A float switch is an electrical switch actuated by a float that rises and falls with water level. It’s how a sump pump, sewage ejector, or well pump knows when to turn on and off. In WA, sump-pump float switches are critical — they’re what stand between a wet-season basement and a flood.

What it is

The float carries a magnet (vertical-style switches) or simply tilts a tethered cable (tethered-style switches) that closes an electrical contact when the float rises past a set point and opens it when the float falls back below. The switch is wired in series with the pump motor, so the pump runs only when the float commands it.

Common types:

  • Tethered float. A cable-mounted float that swings freely; the cable’s length sets the on/off differential. Standard for sump pumps where the pit allows enough swing room.
  • Vertical / rod-style. A float slides up and down a vertical rod; a magnet inside the float activates a reed switch. Tighter on/off differential; used where space is limited.
  • Diaphragm switch. A pressure-sensing switch using a diaphragm; works in some sealed-tank applications.
  • Electronic / probe-style. Conductive probes detect water level without moving parts; used where mechanical reliability is critical.

The mechanical equivalent is a float valve (mechanical fluid shutoff like a toilet fill valve). The float switch is the electrical version.

Why it matters to a homeowner

In Washington, the float switch is the single most common sump-pump failure point during the October-through-May wet season. When it fails, the pump either won’t start (basement floods) or won’t stop (pump motor burns out from continuous operation).

Three high-value behaviors:

  • Annual sump-pump service.

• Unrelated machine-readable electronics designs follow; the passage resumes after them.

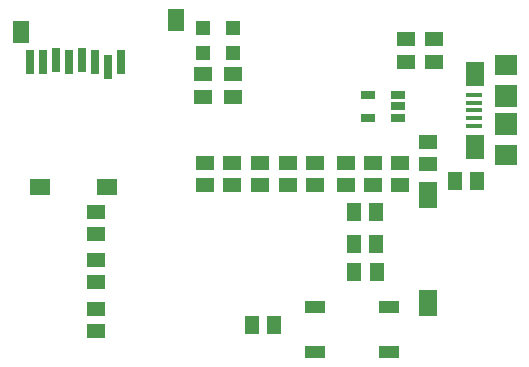
<source format=gbp>
G04 EAGLE Gerber RS-274X export*
G75*
%MOMM*%
%FSLAX34Y34*%
%LPD*%
%INSolderpaste Bottom*%
%IPPOS*%
%AMOC8*
5,1,8,0,0,1.08239X$1,22.5*%
G01*
%ADD10R,0.800000X2.000000*%
%ADD11R,1.800000X1.400000*%
%ADD12R,1.400000X1.900000*%
%ADD13R,1.250000X0.650000*%
%ADD14R,1.500000X1.300000*%
%ADD15R,1.300000X1.500000*%
%ADD16R,1.200000X1.200000*%
%ADD17R,1.600000X2.180000*%
%ADD18R,1.350000X0.400000*%
%ADD19R,1.600000X2.100000*%
%ADD20R,1.900000X1.800000*%
%ADD21R,1.900000X1.900000*%
%ADD22R,1.700000X1.000000*%


D10*
X108300Y362450D03*
X97300Y358450D03*
X86300Y362450D03*
X75300Y364450D03*
X64300Y362450D03*
X53300Y364450D03*
X42300Y362450D03*
X31300Y362450D03*
D11*
X39400Y256950D03*
X96400Y256950D03*
D12*
X23400Y388450D03*
X154900Y398450D03*
D13*
X342700Y334520D03*
X342700Y325120D03*
X342700Y315720D03*
X317700Y315720D03*
X317700Y334520D03*
D14*
X203200Y352400D03*
X203200Y333400D03*
X367785Y295072D03*
X367785Y276072D03*
X344170Y277470D03*
X344170Y258470D03*
X321310Y258470D03*
X321310Y277470D03*
X201985Y277362D03*
X201985Y258362D03*
X87376Y176047D03*
X87376Y195047D03*
X87376Y236068D03*
X87376Y217068D03*
X87376Y134899D03*
X87376Y153899D03*
X298503Y277470D03*
X298503Y258470D03*
D15*
X390550Y261747D03*
X409550Y261747D03*
X305460Y235839D03*
X324460Y235839D03*
D14*
X249174Y258343D03*
X249174Y277343D03*
X179070Y258470D03*
X179070Y277470D03*
X349197Y382041D03*
X349197Y363041D03*
X272288Y258343D03*
X272288Y277343D03*
X373327Y382041D03*
X373327Y363041D03*
D15*
X219100Y139700D03*
X238100Y139700D03*
X305587Y185166D03*
X324587Y185166D03*
D14*
X225897Y277362D03*
X225897Y258362D03*
D16*
X203200Y370500D03*
X203200Y391500D03*
X177800Y370500D03*
X177800Y391500D03*
D17*
X368300Y250470D03*
X368300Y158470D03*
D14*
X177800Y352400D03*
X177800Y333400D03*
D15*
X324460Y208407D03*
X305460Y208407D03*
D18*
X407035Y321818D03*
X407035Y328318D03*
X407035Y315318D03*
X407035Y334818D03*
X407035Y308818D03*
D19*
X408285Y352818D03*
X408285Y290818D03*
D20*
X433785Y359818D03*
X433785Y283818D03*
D21*
X433785Y333818D03*
X433785Y309818D03*
D22*
X272030Y116890D03*
X335030Y116890D03*
X272030Y154890D03*
X335030Y154890D03*
M02*

</source>
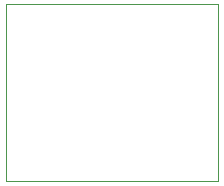
<source format=gbr>
G04 #@! TF.GenerationSoftware,KiCad,Pcbnew,5.1.5-52549c5~84~ubuntu18.04.1*
G04 #@! TF.CreationDate,2019-11-28T18:03:46-08:00*
G04 #@! TF.ProjectId,edison-led-3x4-pmod,65646973-6f6e-42d6-9c65-642d3378342d,rev?*
G04 #@! TF.SameCoordinates,PX68aa6f0PY527e2a0*
G04 #@! TF.FileFunction,Profile,NP*
%FSLAX46Y46*%
G04 Gerber Fmt 4.6, Leading zero omitted, Abs format (unit mm)*
G04 Created by KiCad (PCBNEW 5.1.5-52549c5~84~ubuntu18.04.1) date 2019-11-28 18:03:46*
%MOMM*%
%LPD*%
G04 APERTURE LIST*
%ADD10C,0.050000*%
G04 APERTURE END LIST*
D10*
X0Y0D02*
X0Y-15000000D01*
X18000000Y0D02*
X18000000Y-15000000D01*
X18000000Y-15000000D02*
X0Y-15000000D01*
X0Y0D02*
X18000000Y0D01*
M02*

</source>
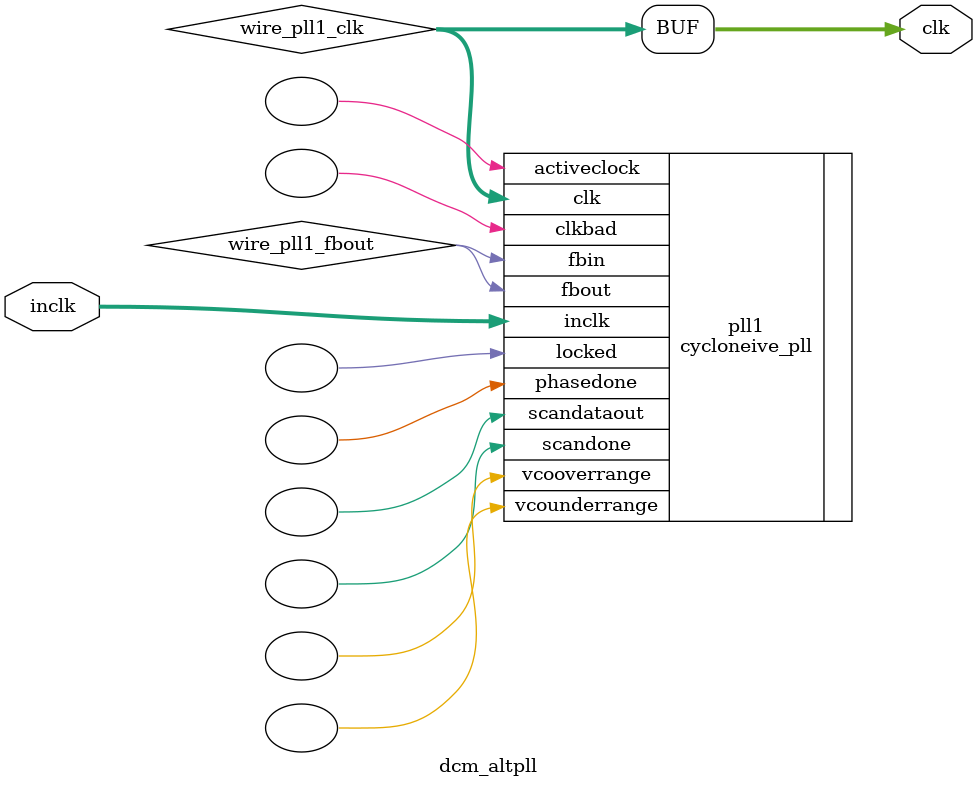
<source format=v>






//synthesis_resources = cycloneive_pll 1 
//synopsys translate_off
`timescale 1 ps / 1 ps
//synopsys translate_on
module  dcm_altpll
	( 
	clk,
	inclk) /* synthesis synthesis_clearbox=1 */;
	output   [4:0]  clk;
	input   [1:0]  inclk;
`ifndef ALTERA_RESERVED_QIS
// synopsys translate_off
`endif
	tri0   [1:0]  inclk;
`ifndef ALTERA_RESERVED_QIS
// synopsys translate_on
`endif

	wire  [4:0]   wire_pll1_clk;
	wire  wire_pll1_fbout;

	cycloneive_pll   pll1
	( 
	.activeclock(),
	.clk(wire_pll1_clk),
	.clkbad(),
	.fbin(wire_pll1_fbout),
	.fbout(wire_pll1_fbout),
	.inclk(inclk),
	.locked(),
	.phasedone(),
	.scandataout(),
	.scandone(),
	.vcooverrange(),
	.vcounderrange()
	`ifndef FORMAL_VERIFICATION
	// synopsys translate_off
	`endif
	,
	.areset(1'b0),
	.clkswitch(1'b0),
	.configupdate(1'b0),
	.pfdena(1'b1),
	.phasecounterselect({3{1'b0}}),
	.phasestep(1'b0),
	.phaseupdown(1'b0),
	.scanclk(1'b0),
	.scanclkena(1'b1),
	.scandata(1'b0)
	`ifndef FORMAL_VERIFICATION
	// synopsys translate_on
	`endif
	);
	defparam
		pll1.bandwidth_type = "auto",
		pll1.clk0_divide_by = 296,
		pll1.clk0_duty_cycle = 50,
		pll1.clk0_multiply_by = 149,
		pll1.clk0_phase_shift = "0",
		pll1.clk1_divide_by = 56,
		pll1.clk1_duty_cycle = 50,
		pll1.clk1_multiply_by = 149,
		pll1.clk1_phase_shift = "0",
		pll1.clk2_divide_by = 56,
		pll1.clk2_duty_cycle = 50,
		pll1.clk2_multiply_by = 149,
		pll1.clk2_phase_shift = "4385",
		pll1.clk3_divide_by = 656,
		pll1.clk3_duty_cycle = 50,
		pll1.clk3_multiply_by = 149,
		pll1.clk3_phase_shift = "0",
		pll1.clk4_divide_by = 504,
		pll1.clk4_duty_cycle = 50,
		pll1.clk4_multiply_by = 149,
		pll1.clk4_phase_shift = "0",
		pll1.compensate_clock = "clk0",
		pll1.inclk0_input_frequency = 20000,
		pll1.operation_mode = "normal",
		pll1.pll_type = "auto",
		pll1.lpm_type = "cycloneive_pll";
	assign
		clk = {wire_pll1_clk[4:0]};
endmodule //dcm_altpll
//VALID FILE

</source>
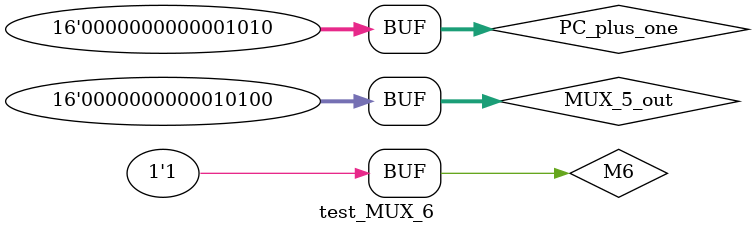
<source format=v>
`timescale 1ns / 1ps


module test_MUX_6;

parameter N=16;

reg M6;
reg [N-1:0] PC_plus_one;
reg [N-1:0] MUX_5_out;
wire [N-1:0] MUX_6_out;

MUX_6 mx6 (
    .M6 (M6),
    .PC_plus_one (PC_plus_one),
    .MUX_5_out (MUX_5_out),
    .MUX_6_out (MUX_6_out)
);

initial

begin
    #0 M6=0;
    #0 PC_plus_one = 10;
    #0 MUX_5_out = 20;
    #5 M6=1;
end

endmodule
    
</source>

Clean the float, exercise the switch by lifting the float manually, verify the trip point. Five minutes of annual maintenance, usually in September before the wet season.
  • Battery-backup pump install. A second pump with its own float switch above the primary’s trip point — runs on battery during a power outage and during primary-pump failure. WA’s Pacific windstorm season routinely takes power offline at the worst times.
  • Replacement before failure. Float switches and the seals around them are wear items. After 7–10 years of use, replace proactively rather than wait for the failure during a November storm.

Common failure modes

  • Float fouled by debris, soap film, or organics — sticks open or closed.
  • Tethered float tangled around the pump cord — can’t rise to trip the switch.
  • Internal switch contacts corroded — switch fails to make.
  • Magnet on a vertical-style demagnetized after years — fails to actuate the reed switch.

Common variants and what a float switch isn’t

  • Float switch (electrical) vs. float valve (mechanical fluid shutoff). Float switch energizes a pump or alarm; float valve closes water flow.
  • Tethered vs. vertical. Tethered allows wider on/off differential; vertical has a tighter differential and works in tight spaces.
  • Float switch vs. pressure switch. Float switch responds to water level. Pressure switch responds to pressure in a closed system. Both control pumps; different signals.

Washington note

Wet-season basement and crawl-space dewatering is one of WA’s signature plumbing duties. SCL and PSE windstorm-driven power outages routinely happen during the wet months when sump pumps are running hard, and the redundancy provided by a battery-backup pump with its own secondary float switch is the standard PNW protective layer. Annual fall service of every float switch in the house — sump, sewage ejector, ejector for any below-grade fixture — is small effort for substantial protection.